* _EXERCICES_
A - Répondez aux questions suivantes à partir de l'entretien avec Bullshit Inc. :
(i) En quelle année Lole et Yo/bull ont-ils décidé de réaliser un projet commun ?
(ii) Combien de changements de line-up le groupe a-t-il connus en dix ans ?
(iii) À quoi Yo/Bull compare-t-il les ambiances mises en place par le groupe ?
B - Rédigez la suite de l'entretien avec Bullshit Inc., à partir de sa dernière réponse.

* _EXTRAIT FOURNI_
□ □ □ □ □ □ □

Cap’tain Planet : Pouvez-vous nous décrire votre univers ?
YO/BULL : Bullshit Inc. Avant d’être un groupe de musique, c’est d'abord une aventure humaine, celle de Lole et Yo/bull, qui en 1996 ont décidé d’unir leurs motivations et créativité et réaliser un projet commun, qui au final est devenu Bullshit Inc. Ensuite, c’est devenu une aventure humaine, 12 changements de line-up au compteur en 10 ans, ce qui explique le temps que nous mettons à sortir nos albums. Enfin, au-delà de ça, le groupe a pour univers la réalité du quotidien, autant que l’imaginaire tiré de nos lectures, visionnages ou délires persos et communs.
C : Comment décrivez-vous les ambiances mises en place par Bullshit Inc. au travers de ses compositions ?
YO/BULL : Comme un mælström d’influences musicales, car nous écoutons beaucoup de choses stylistiquement différentes, et aussi une interactivité entre le sens du texte, le ressenti que l’on éprouve en composant le riff, les tessitures des samples et autres sons que l’on bidouille. On ne prétend pas inventer un style de musique, ce serait au-delà du prétentieux, mais nous ne nous posons que peu de questions relativement au style musical, ou à la tendance du moment. Bien que je reconnaisse être parfois influencé par certaines musiques que j’écoute, mais c’est toujours une question de feeling…canalisé dans le sens que l’on ressent. Mélancolie, agressivité, hargne, colère, joie et peine, lumière et noirceur se chevauchent et s’entremêlent, et ça donne ce que vous écoutez.
C : Quelles émotions essayez-vous de faire passer à l’auditeur ?
YO/BULL : Nous n’essayons rien. Ca peut paraître prétentieux, mais, à notre avis, la seule chose qui compte c’est de toucher l’auditeur, peu importe sur quoi se portera sa réflexion, le frisson, c’est le plus important. Je veux dire que pour nous, chercher à calculer un effet revient en somme à enlever une partie du résultat. Chacun possède sa propre sensibilité, à chacun de vivre notre musique comme il l’entend. Certaines personnes la vivent comme une expérience envoûtante, d’autres y trouvent mélancolie et tristesse, alors que certains préfèrent l’énergie dégagée par la dynamique du live…à chacun son paradis.

□ □ □ □ □ □ □

* _ENTRÉES FOURNIES_

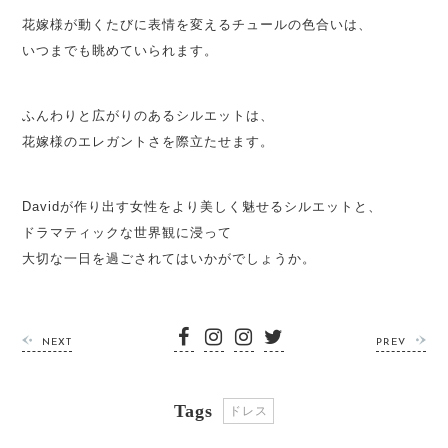
花嫁様が動くたびに表情を変えるチュールの色合いは、
いつまでも眺めていられます。
ふんわりと広がりのあるシルエットは、
花嫁様のエレガントさを際立たせます。
Davidが作り出す女性をより美しく魅せるシルエットと、
ドラマティックな世界観に浸って
大切な一日を過ごされてはいかがでしょうか。
NEXT
PREV
Tags
ドレス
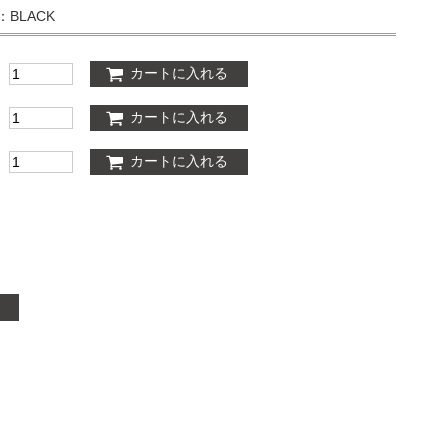
：BLACK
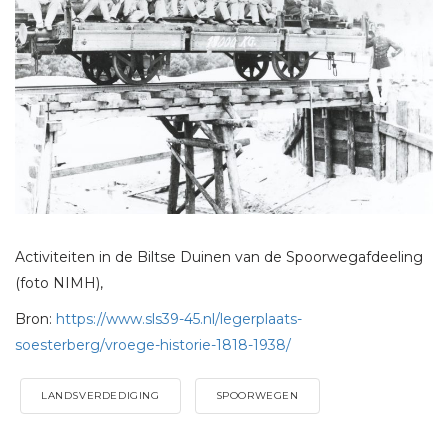
Activiteiten in de Biltse Duinen van de Spoorwegafdeeling
(foto NIMH),
Bron:
https://www.sls39-45.nl/legerplaats-
soesterberg/vroege-historie-1818-1938/
LANDSVERDEDIGING
SPOORWEGEN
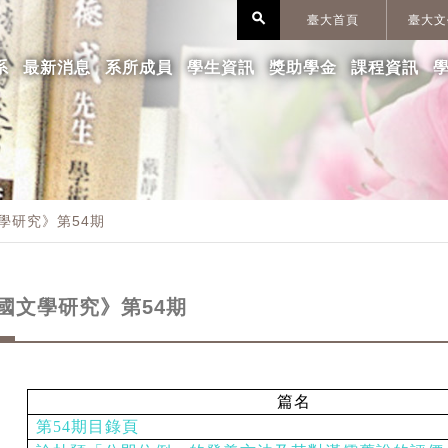
search
臺大首頁
臺大文
系
最新消息
系所成員
學生資訊
獎助學金
課程資訊
學研究》第54期
國文學研究》第54期
篇名
第54
期目錄頁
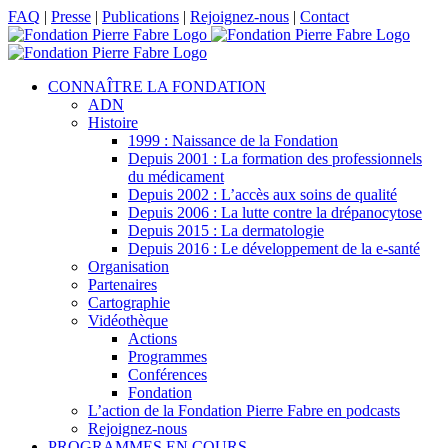
Passer
Facebook
X
LinkedIn
YouTube
FAQ
|
Presse
|
Publications
|
Rejoignez-nous
|
Contact
au
contenu
CONNAÎTRE LA FONDATION
ADN
Histoire
1999 : Naissance de la Fondation
Depuis 2001 : La formation des professionnels
du médicament
Depuis 2002 : L’accès aux soins de qualité
Depuis 2006 : La lutte contre la drépanocytose
Depuis 2015 : La dermatologie
Depuis 2016 : Le développement de la e-santé
Organisation
Partenaires
Cartographie
Vidéothèque
Actions
Programmes
Conférences
Fondation
L’action de la Fondation Pierre Fabre en podcasts
Rejoignez-nous
PROGRAMMES EN COURS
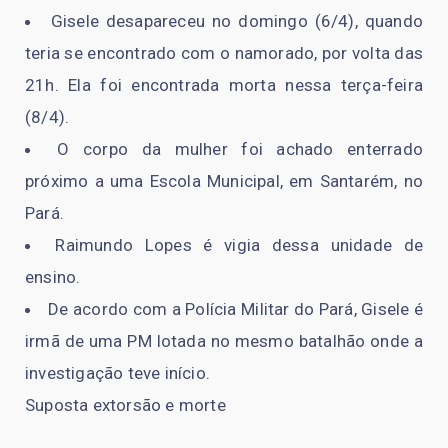
Gisele desapareceu no domingo (6/4), quando
teria se encontrado com o namorado, por volta das
21h. Ela foi encontrada morta nessa terça-feira
(8/4).
O corpo da mulher foi achado enterrado
próximo a uma Escola Municipal, em Santarém, no
Pará.
Raimundo Lopes é vigia dessa unidade de
ensino.
De acordo com a Polícia Militar do Pará, Gisele é
irmã de uma PM lotada no mesmo batalhão onde a
investigação teve início.
Suposta extorsão e morte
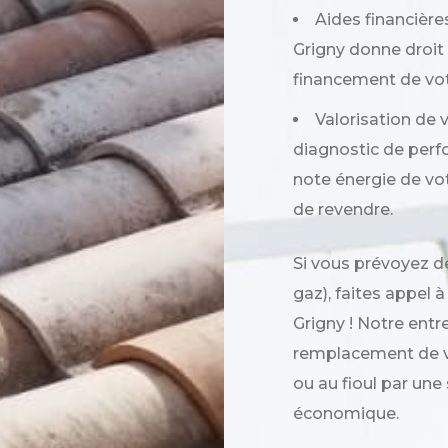
Aides financières
Grigny donne droit à
financement de vot
Valorisation de 
diagnostic de perf
note énergie de vot
de revendre.
Si vous prévoyez de
gaz), faites appel 
Grigny ! Notre ent
remplacement de v
ou au fioul par une
économique.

□ □ □ □ □ □ □

* _VOS RÉPONSES_
A -
(i) En 1996.
(ii) Douze changements de line-up.
(iii) À un maelström d'influences musicales.

B -
C : Etes-vous influencés ou cherchez-vous à produire une musique entièrement personnelle ?
YO/BULL : Curieux de tout, et pas seulement en musique, nous nourrissons notre créativité de nos expériences, et donc fatalement, il en résulte que nous pouvons être influencés par quelque chose qui nous touche, nous émeut. Mais la plupart du temps, on ne calcule pas, on fonce. De la spontanéité avant tout. Après seulement, si nécessaire, on calcule, on affine, on canalise.
C : Vous avez splitté juste avant la sortie de « Replikant » avant de vous reformer rapidement. Quelle en était la cause ?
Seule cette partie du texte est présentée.